**Work to be completed:** Leaving out only the pictures, write out all the entries exactly.

※

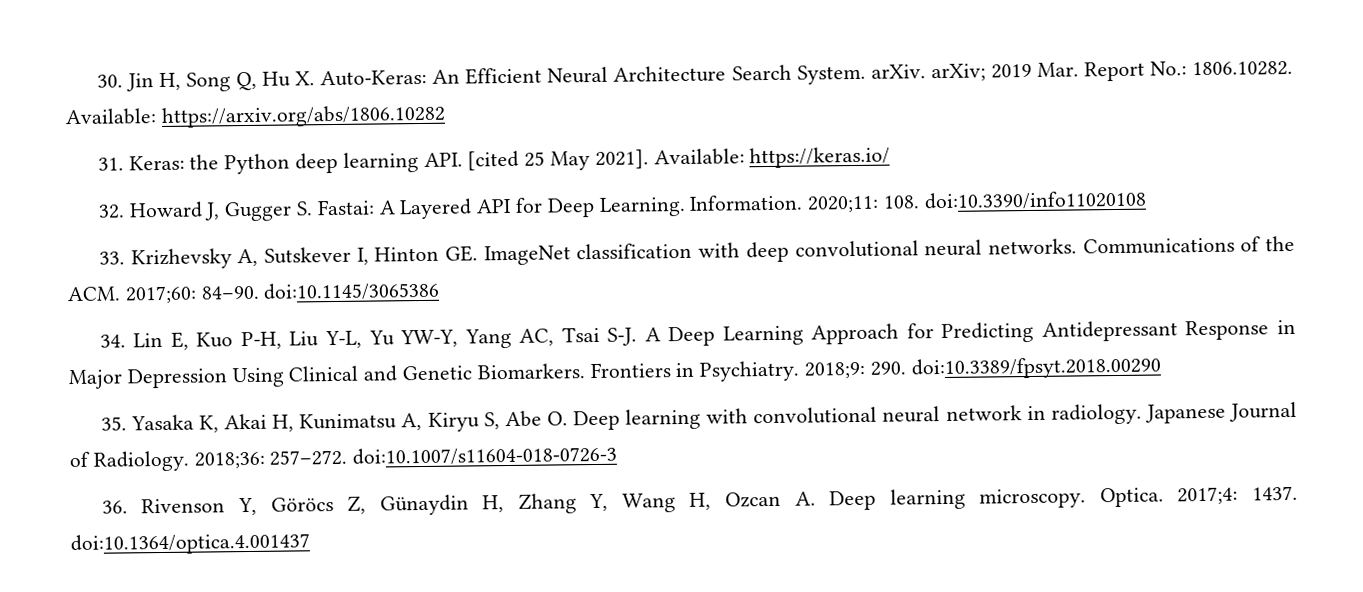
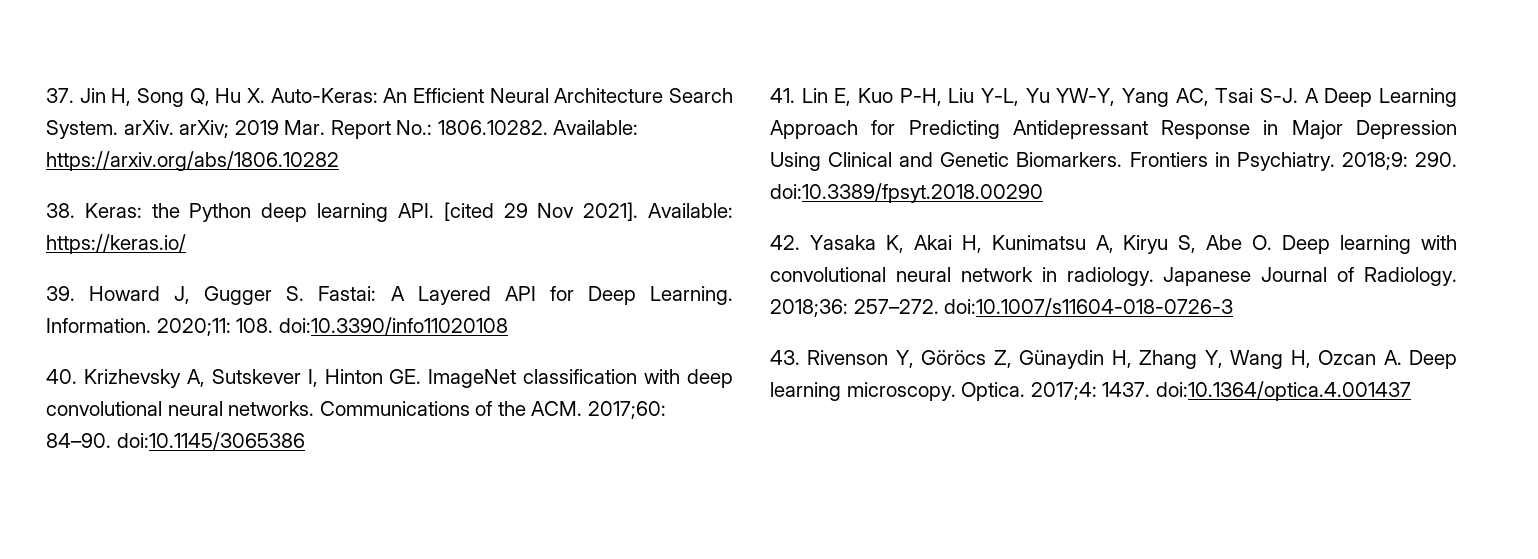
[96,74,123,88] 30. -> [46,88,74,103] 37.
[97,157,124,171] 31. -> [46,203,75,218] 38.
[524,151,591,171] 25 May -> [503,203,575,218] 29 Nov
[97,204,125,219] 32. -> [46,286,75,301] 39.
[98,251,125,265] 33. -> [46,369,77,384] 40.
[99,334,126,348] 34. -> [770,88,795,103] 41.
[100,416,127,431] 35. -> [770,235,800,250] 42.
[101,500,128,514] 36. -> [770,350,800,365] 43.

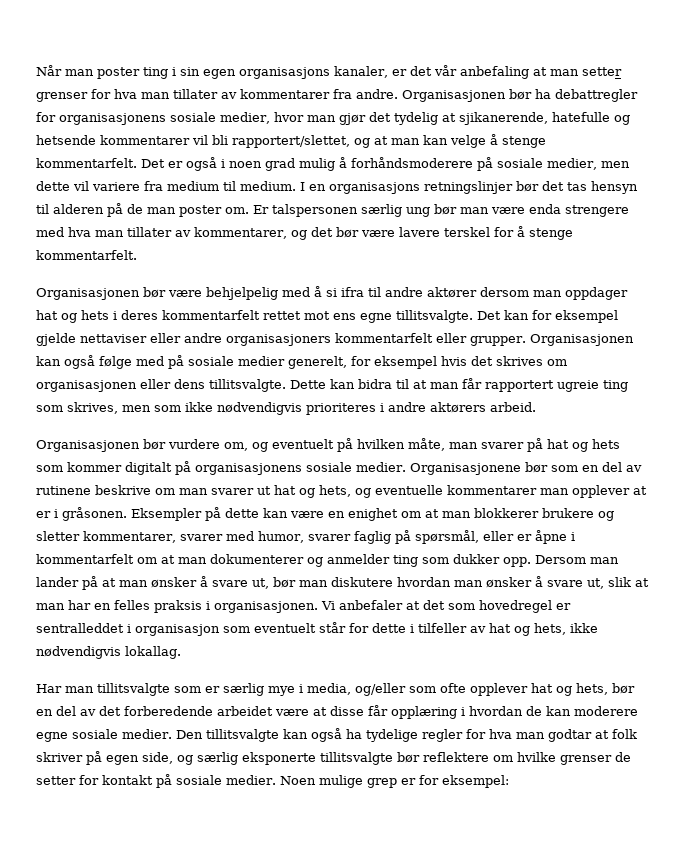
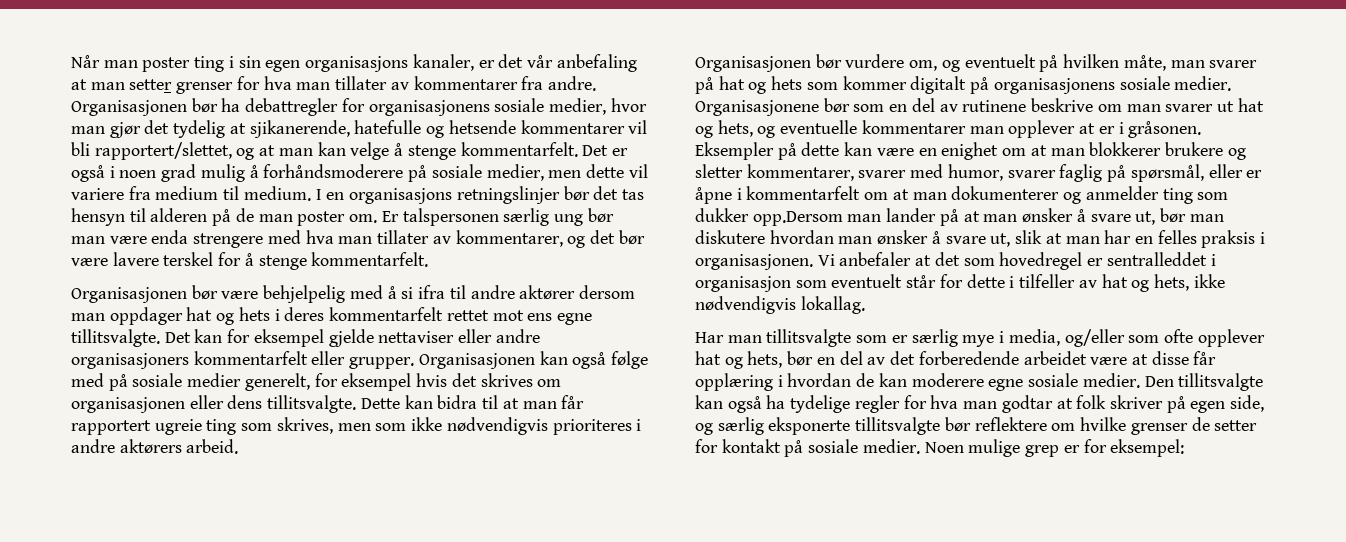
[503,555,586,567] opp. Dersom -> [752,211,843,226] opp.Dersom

※

**Completed task:**
[96,74,123,88] 30. -> [46,88,74,103] 37.
[97,157,124,171] 31. -> [46,203,75,218] 38.
[524,151,591,171] 25 May -> [503,203,575,218] 29 Nov
[97,204,125,219] 32. -> [46,286,75,301] 39.
[98,251,125,265] 33. -> [46,369,77,384] 40.
[99,334,126,348] 34. -> [770,88,795,103] 41.
[100,416,127,431] 35. -> [770,235,800,250] 42.
[101,500,128,514] 36. -> [770,350,800,365] 43.

[503,555,586,567] opp. Dersom -> [752,211,843,226] opp.Dersom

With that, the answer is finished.